Keywords: Heart failure, Cardiac resynchronization therapy, Machine learning, Risk stratification, All-cause death
Structured Graphical Abstract
Introduction
Since the first large clinical trial [MUSTIC (Multisite Stimulation in Cardiomyopathies)] showed that cardiac resynchronization therapy (CRT) improves symptoms and quality of life in heart failure patients with reduced ejection fraction and electrical dyssynchrony,1 CRT has become an integral component of heart failure management.2 Various aspects of CRT have evolved over the past decades,3,4 leading to a notable improvement in the prognosis of patients following CRT implantation.5 Nevertheless, significant variation in clinical outcomes can still be observed among patients undergoing CRT implantation, and more than one-third of them do not experience clinical benefit despite fulfilling the guideline-defined criteria for implantation.6 These inconsistencies have prompted the development of machine learning (ML) models for predicting echocardiographic response and other outcomes in this patient population using data from landmark trials or retrospective observational single- or multi-centre datasets.7–12
In a recent paper, we presented the SEMMELWEIS-CRT score, an ML-based risk stratification tool developed using a large retrospective single-centre dataset to predict all-cause mortality in patients undergoing CRT implantation.9 Although it showed impressive performance during internal validation, the SEMMELWEIS-CRT score has not yet been validated in patients from other centres. Nevertheless, external validation is pivotal to assessing the reproducibility and generalizability of ML-based prognostic models; hence, it is imperative before clinical adoption.13
Accordingly, we aimed to validate the SEMMELWEIS-CRT score for predicting 1-year all-cause mortality in the European CRT Survey I dataset14—a large multi-centre cohort of patients undergoing CRT implantation.
Methods
The European CRT Survey I
The European CRT Survey I was a joint initiative of the Heart Failure Association and the European Heart Rhythm Association of the European Society of Cardiology that evaluated the European implantation practice of CRT between 1 November 2008 and 30 June 2009.14 The rationale, design, and results of the Survey have been published previously.14–16 Briefly, the Survey enrolled 2438 patients who underwent successful CRT implantation from 141 centres in 13 European countries and collected baseline demographic, clinical, electrocardiographic, echocardiographic, laboratory, and procedure-related data.14 9–15 months after CRT implantation, follow-up data, including information regarding outcomes (e.g. death or hospitalizations), were also acquired from 2111 (87%) patients.16
Although data were collected using electronic case report forms (eCRFs) for the majority of patients, two device registries (i.e. the Swedish Implantable Cardioverter-Defibrillator and Pacemaker Registry and the German DEVICE Registry), including CRT patients and capturing most of the information contained in the eCRF, were also merged into the European CRT Survey I dataset. Nevertheless, we were only granted access to the data collected using eCRFs but not the data from the other two registries (Figure 1).
The SEMMELWEIS-CRT score
The SEMMELWEIS-CRT score is an ML-based risk stratification tool designed to predict 1-, 2-, 3-, 4-, and 5-year all-cause mortality in patients undergoing CRT implantation.9 It is a random forest classifier that takes 33 numeric features as input (see Supplementary material online, Table S1) and returns probability values denoting the risk of all-cause death 1–5 years after implantation. It was trained using the data of 1510 patients who underwent successful CRT implantation at the Heart and Vascular Centre of Semmelweis University between 1 September 2000 and 31 December 2017 and was validated internally on an independent cohort of 158 patients. With areas under the receiver operating characteristic curves (AUCs) over 0.750, the SEMMELWEIS-CRT score outperformed several conventional statistics-based risk scores, including the Seattle Heart Failure Model,17 the VALID-CRT,18 the EAARN,19 the ScREEN,20 and the CRT-SCORE.21 The SEMMELWEIS-CRT score is publicly available at https://semmelweiscrtscore.com.

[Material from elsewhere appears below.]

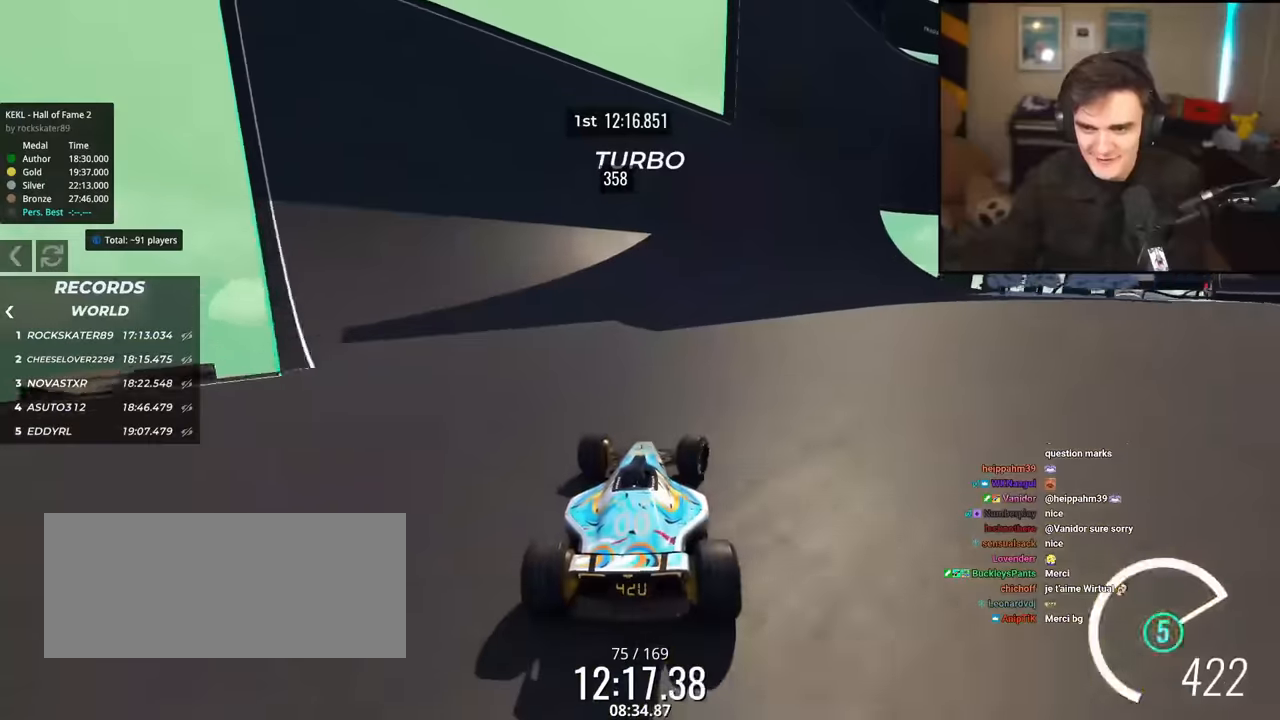
{"keys": ["right", "up"], "events": [[133, "right", "up"], [267, "right", "down"], [400, "right", "up"], [500, "right", "down"]]}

Data pre-processing and external validation
As the European CRT Survey I reported outcomes approximately 1 year after implantation, the primary objective of the current analysis was to externally validate the SEMMELWEIS-CRT score for predicting 1-year all-cause mortality. Although the follow-up might have occurred anytime in the 9- to 15-month window following CRT implantation, it was considered a 1-year follow-up, and the survival status reported on the follow-up form was used as the label (i.e. ground truth) in our analysis. Patients with no follow-up data were excluded from the present study (Figure 1). Given that 8 of the 33 input features of the SEMMELWEIS-CRT score (namely lymphocyte percentage, total cholesterol, uric acid, urea, other loop diuretics, thiazide diuretics, digitalis, and allopurinol) were not collected in the European CRT Survey I or could not be deduced from the collected ones (see Supplementary material online, Table S1), we had to limit our analysis to patients who did not have an excessive amount of missing value in the rest of the features. Thus, patients with missing values in any of the most important input features [i.e. age, sex, height, weight, New York Heart Association (NYHA) functional class, left ventricular ejection fraction (LVEF), left bundle branch block, serum sodium, and haemoglobin concentration] or missing values in more than 5 features besides those 8 features that were not collected in the survey were also excluded (Figure 1). The proportion of missing values in the remaining subset of patients is presented in Supplementary material online, Table S2.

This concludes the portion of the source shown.